Data:
^^^^
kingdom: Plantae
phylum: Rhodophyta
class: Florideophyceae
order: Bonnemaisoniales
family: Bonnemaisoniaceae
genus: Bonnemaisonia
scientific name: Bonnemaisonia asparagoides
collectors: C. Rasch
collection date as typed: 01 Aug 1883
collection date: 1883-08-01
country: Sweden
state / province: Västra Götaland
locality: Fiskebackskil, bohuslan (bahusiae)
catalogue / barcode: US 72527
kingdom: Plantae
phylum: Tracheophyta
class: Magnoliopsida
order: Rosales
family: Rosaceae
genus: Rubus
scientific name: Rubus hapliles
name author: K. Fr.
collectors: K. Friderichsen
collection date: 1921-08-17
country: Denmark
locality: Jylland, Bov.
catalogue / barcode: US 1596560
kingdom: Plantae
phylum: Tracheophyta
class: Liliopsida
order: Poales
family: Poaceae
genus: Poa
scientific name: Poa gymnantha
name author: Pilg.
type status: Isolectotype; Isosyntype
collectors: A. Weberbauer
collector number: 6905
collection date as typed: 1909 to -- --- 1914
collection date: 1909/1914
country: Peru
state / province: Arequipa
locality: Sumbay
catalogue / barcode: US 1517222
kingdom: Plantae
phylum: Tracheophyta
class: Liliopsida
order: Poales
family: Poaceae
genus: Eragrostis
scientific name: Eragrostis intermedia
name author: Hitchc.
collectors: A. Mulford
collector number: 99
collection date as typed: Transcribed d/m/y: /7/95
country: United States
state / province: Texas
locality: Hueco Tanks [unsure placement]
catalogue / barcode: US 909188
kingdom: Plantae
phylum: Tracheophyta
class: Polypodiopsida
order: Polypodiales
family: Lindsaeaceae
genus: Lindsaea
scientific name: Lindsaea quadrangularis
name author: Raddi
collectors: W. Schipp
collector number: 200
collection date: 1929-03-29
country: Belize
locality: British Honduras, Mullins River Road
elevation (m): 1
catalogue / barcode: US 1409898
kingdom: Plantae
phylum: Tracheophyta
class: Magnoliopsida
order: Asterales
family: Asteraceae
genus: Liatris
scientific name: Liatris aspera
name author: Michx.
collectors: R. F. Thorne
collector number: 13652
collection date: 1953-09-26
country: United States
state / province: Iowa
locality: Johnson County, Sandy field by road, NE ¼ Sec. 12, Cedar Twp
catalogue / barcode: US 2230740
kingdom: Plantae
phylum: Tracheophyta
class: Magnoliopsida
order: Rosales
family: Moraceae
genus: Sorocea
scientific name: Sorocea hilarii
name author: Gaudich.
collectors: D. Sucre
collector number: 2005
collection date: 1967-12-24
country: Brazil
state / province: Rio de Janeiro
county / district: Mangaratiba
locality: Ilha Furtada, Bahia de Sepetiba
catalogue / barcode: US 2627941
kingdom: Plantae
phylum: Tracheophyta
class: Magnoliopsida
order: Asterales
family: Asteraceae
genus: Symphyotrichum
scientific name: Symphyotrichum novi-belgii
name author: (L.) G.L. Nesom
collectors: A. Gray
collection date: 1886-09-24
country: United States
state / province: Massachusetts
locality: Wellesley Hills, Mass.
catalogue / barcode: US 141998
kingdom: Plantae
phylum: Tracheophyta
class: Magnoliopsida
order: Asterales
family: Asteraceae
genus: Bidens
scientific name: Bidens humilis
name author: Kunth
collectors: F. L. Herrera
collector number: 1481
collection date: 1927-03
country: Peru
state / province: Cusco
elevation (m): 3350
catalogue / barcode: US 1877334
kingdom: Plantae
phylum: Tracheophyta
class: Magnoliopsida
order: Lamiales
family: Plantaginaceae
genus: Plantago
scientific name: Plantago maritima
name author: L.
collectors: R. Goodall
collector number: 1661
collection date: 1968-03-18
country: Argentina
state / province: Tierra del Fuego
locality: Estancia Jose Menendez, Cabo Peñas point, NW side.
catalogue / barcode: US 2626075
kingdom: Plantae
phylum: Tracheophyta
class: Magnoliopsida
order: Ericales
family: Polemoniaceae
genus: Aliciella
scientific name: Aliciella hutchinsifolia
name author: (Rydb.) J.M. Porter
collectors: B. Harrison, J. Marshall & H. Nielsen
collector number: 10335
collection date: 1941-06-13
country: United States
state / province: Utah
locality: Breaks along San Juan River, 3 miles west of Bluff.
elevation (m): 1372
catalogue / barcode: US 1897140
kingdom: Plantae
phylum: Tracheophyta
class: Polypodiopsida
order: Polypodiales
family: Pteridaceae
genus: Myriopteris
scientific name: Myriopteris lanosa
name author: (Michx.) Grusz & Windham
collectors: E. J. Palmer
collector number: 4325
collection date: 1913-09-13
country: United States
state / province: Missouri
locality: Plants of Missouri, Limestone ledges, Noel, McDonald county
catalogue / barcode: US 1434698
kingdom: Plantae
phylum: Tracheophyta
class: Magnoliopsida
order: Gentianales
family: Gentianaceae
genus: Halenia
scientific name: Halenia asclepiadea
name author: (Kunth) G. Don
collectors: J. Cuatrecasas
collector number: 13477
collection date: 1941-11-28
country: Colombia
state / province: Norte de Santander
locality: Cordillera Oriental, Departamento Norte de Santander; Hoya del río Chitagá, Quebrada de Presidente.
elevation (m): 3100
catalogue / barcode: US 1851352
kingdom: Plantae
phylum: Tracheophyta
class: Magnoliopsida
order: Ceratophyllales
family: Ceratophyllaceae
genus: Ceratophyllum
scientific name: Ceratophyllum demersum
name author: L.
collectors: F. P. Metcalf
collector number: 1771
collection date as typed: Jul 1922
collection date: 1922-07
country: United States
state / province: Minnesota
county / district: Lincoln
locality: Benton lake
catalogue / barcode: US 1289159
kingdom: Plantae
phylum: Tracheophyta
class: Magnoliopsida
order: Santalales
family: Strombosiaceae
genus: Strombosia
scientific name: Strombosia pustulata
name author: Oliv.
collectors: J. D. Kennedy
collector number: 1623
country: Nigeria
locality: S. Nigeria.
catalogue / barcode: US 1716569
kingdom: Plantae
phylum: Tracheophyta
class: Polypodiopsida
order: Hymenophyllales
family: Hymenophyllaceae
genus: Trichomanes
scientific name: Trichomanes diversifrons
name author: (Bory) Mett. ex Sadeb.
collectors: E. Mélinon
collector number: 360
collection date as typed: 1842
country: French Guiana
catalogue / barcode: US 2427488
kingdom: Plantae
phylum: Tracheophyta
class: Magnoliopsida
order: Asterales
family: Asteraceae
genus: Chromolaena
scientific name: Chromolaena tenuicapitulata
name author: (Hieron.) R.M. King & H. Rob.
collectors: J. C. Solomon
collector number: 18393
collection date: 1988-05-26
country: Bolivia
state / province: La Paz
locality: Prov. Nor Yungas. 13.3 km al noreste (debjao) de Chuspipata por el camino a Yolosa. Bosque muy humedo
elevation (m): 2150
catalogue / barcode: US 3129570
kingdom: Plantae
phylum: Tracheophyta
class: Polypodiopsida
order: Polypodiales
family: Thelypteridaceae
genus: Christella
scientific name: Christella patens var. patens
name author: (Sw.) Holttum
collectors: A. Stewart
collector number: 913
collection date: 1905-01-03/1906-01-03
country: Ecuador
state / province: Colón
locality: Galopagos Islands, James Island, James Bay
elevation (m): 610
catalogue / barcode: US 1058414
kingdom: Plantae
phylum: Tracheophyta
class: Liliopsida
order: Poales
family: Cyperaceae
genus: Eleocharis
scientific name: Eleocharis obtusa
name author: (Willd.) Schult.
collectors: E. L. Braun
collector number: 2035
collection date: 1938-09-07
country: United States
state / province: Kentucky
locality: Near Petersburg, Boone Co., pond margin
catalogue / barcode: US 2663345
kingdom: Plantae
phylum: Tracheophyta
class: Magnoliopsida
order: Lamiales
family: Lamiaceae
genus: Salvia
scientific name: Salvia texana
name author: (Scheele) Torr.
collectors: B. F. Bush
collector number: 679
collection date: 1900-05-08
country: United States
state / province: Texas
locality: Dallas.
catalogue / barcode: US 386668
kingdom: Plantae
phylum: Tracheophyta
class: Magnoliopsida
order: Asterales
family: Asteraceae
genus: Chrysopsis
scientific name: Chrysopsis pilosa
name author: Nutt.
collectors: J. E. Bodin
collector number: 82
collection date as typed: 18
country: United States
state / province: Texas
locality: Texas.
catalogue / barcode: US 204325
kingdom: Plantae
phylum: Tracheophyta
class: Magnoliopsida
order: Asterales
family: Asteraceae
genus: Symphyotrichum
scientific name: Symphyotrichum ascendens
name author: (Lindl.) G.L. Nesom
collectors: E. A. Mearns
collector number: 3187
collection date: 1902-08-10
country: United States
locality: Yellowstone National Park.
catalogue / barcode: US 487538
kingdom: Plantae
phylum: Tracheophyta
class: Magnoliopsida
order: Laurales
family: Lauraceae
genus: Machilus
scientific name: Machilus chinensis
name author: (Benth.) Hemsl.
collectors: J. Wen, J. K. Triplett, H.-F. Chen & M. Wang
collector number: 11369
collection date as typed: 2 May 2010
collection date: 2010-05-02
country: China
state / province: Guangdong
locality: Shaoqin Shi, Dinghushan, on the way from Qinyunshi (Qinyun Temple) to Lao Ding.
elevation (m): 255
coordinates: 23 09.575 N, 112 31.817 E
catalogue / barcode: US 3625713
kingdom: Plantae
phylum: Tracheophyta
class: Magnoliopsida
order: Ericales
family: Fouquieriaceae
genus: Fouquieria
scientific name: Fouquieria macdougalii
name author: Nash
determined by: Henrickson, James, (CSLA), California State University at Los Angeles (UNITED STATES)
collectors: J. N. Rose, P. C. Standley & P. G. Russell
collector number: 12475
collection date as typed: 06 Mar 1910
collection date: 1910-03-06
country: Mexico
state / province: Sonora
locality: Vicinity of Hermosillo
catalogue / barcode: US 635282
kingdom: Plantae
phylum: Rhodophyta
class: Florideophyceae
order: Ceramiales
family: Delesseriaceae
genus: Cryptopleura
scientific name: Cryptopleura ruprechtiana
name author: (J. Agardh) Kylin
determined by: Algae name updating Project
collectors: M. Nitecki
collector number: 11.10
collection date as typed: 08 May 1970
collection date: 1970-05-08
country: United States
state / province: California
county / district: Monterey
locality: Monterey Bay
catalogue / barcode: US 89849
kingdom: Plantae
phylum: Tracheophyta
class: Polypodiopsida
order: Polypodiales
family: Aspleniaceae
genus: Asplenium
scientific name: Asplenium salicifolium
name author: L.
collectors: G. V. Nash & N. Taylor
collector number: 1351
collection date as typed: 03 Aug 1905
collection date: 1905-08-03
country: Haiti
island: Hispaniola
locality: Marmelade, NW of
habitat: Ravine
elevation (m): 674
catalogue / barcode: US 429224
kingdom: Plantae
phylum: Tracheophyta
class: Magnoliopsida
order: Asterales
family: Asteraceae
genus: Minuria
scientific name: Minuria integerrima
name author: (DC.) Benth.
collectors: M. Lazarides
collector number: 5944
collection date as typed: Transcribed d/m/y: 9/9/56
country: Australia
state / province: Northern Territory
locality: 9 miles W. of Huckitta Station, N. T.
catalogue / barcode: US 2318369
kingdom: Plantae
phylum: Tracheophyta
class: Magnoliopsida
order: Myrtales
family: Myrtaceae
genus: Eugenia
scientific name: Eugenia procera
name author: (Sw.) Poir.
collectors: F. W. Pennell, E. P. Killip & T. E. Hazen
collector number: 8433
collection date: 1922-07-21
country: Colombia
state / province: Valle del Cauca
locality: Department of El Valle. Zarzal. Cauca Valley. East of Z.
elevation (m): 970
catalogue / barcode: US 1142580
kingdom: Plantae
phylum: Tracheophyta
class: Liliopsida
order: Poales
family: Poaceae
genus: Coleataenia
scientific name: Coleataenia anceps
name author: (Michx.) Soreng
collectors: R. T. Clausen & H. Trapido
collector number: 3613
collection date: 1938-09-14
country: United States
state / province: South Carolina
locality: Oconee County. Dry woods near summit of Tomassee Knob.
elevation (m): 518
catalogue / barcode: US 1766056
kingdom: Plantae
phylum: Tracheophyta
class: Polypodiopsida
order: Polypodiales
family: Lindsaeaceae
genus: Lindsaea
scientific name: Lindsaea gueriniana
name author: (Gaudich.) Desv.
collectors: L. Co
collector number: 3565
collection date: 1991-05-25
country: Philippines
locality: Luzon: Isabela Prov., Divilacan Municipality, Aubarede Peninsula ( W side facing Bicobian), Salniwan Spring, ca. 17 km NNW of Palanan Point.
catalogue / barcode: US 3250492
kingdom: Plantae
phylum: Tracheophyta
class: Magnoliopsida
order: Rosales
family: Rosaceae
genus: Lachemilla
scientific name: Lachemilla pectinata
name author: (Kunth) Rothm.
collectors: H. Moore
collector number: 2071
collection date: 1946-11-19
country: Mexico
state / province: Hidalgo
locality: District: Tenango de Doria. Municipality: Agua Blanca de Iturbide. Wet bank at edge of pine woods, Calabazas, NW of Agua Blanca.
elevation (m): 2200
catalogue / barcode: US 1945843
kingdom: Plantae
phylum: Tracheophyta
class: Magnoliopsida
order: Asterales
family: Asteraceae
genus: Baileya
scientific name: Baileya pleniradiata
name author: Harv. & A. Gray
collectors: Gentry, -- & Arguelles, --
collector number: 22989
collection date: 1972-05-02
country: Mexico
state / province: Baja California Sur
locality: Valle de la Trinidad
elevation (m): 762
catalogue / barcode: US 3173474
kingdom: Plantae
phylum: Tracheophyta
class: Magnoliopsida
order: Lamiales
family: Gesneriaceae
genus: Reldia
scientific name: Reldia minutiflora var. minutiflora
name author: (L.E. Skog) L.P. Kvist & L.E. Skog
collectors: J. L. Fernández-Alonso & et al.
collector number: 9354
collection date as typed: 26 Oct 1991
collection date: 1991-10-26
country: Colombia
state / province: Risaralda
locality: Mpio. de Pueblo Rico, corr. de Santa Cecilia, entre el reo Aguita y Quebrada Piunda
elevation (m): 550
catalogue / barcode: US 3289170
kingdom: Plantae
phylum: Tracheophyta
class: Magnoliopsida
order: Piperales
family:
^^^^
Requirements:
Collect every line of the entries above that contains the string "Michx", and copy each one in full.

Response for this exercise:
name author: Michx.
name author: (Michx.) Grusz & Windham
name author: (Michx.) Soreng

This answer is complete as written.